Ta osoba trzecia poinformowała nas, że potencjalnym rozwiązaniem może być zapewnienie przez firmę Microsoft, że zapewni równoważność funkcji gry i doświadczenia za pośrednictwem wersji gry dla systemu Windows, która jest kompatybilna z Protonem (warstwa zgodności, która umożliwia uruchamianie gier systemu Windows na systemach innych niż Windows (np. Linux) systemy operacyjne), zapewniając wsparcie dla ich recenzji open source.
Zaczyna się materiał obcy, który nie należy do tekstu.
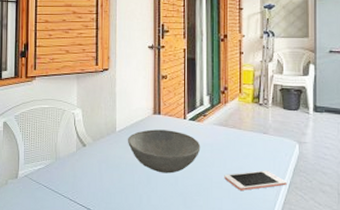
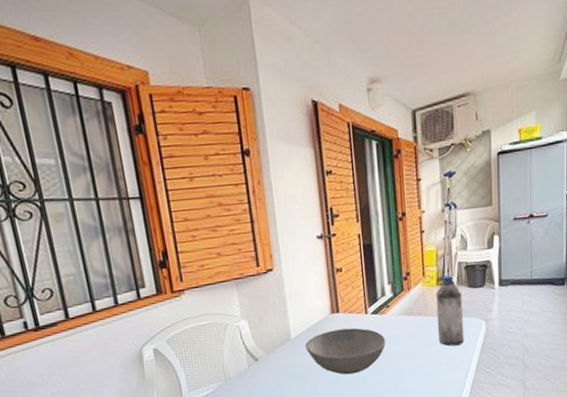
cell phone: present [224,170,287,191] -> none [412,353,475,378]
water bottle: none [250,95,277,163] -> present [435,275,465,346]

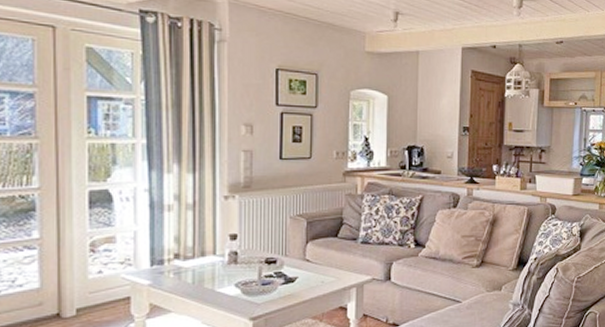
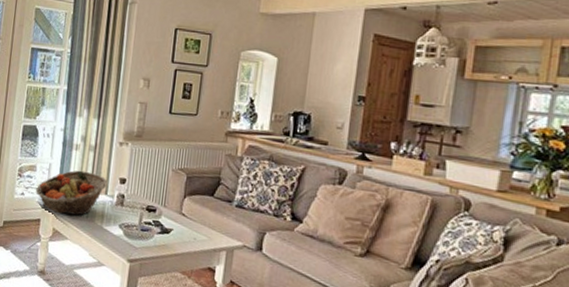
fruit basket: none [119,233,215,287] -> present [36,170,108,216]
Ta strona trzecia zauważyła jednak, że budzi to również szereg obaw dotyczących parytetów”.
Nie ulega wątpliwości, że jest to sytuacja bez prostych rozwiązań. Jednak CMA zdecydowanie dokonała złego wyboru, po prostu stanowczo odrzucając umowę.
W rzeczywistości była to okazja dla CMA, aby Microsoft sam zajął się tą sytuacją, czyniąc ją częścią środka prawnego w celu zatwierdzenia umowy.
Na przykład można ich zmusić do pomocy w rozwoju samych WiNE i Proton, aby zapewnić 100% kompatybilność gier Windowsa z Linuksem.
Alternatywnie, Microsoft mógłby zostać zmuszony do zawarcia nowych umów, aby licencjonowanie systemu Windows dla konkurentów gier w chmurze nie stanowiło już problemu.
Wybór CMA, aby prawdopodobnie pozostawić to wolnemu rynkowi, pozwoli Microsoftowi tylko na dalsze dominowanie na rynku gier w chmurze w tym aspekcie.